> [Directions for this task] Make a tally of the lines in the records that include the string "субсидии", and give only that number.

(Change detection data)
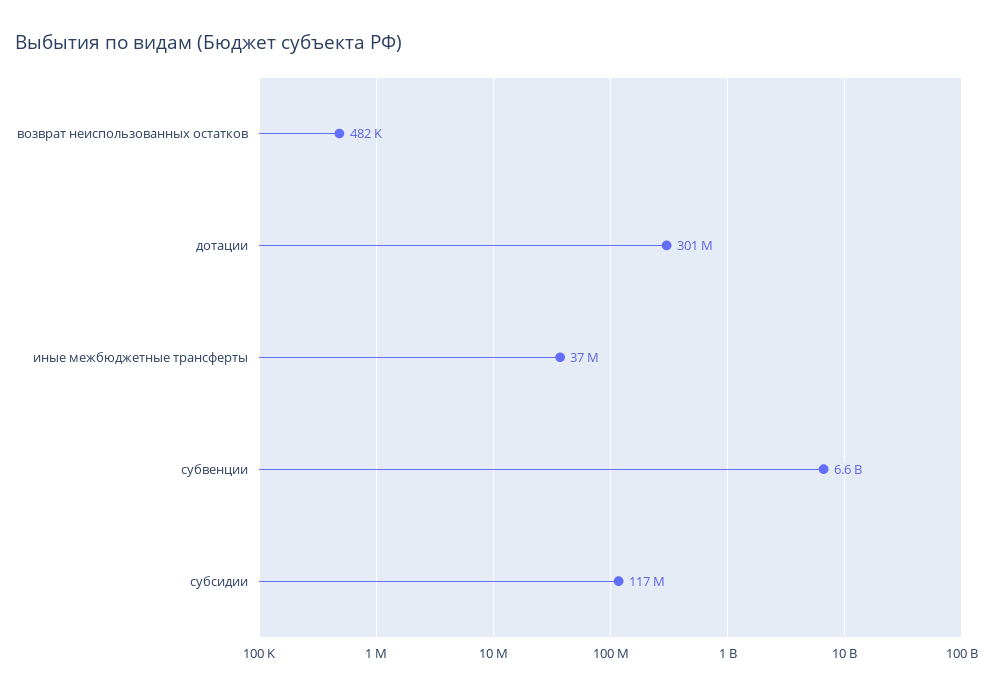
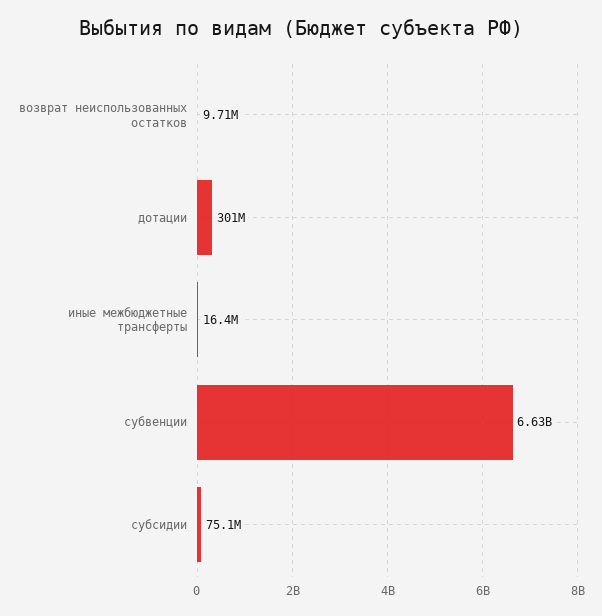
  {
-   "возврат неиспользованных остатков": 482000,
+   "возврат неиспользованных остатков": 9710000,
    "дотации": 301000000,
-   "иные межбюджетные трансферты": 37000000,
+   "иные межбюджетные трансферты": 16400000,
    "субвенции": 6630000000,
-   "субсидии": 117000000
+   "субсидии": 75100000
  }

> [Result] 2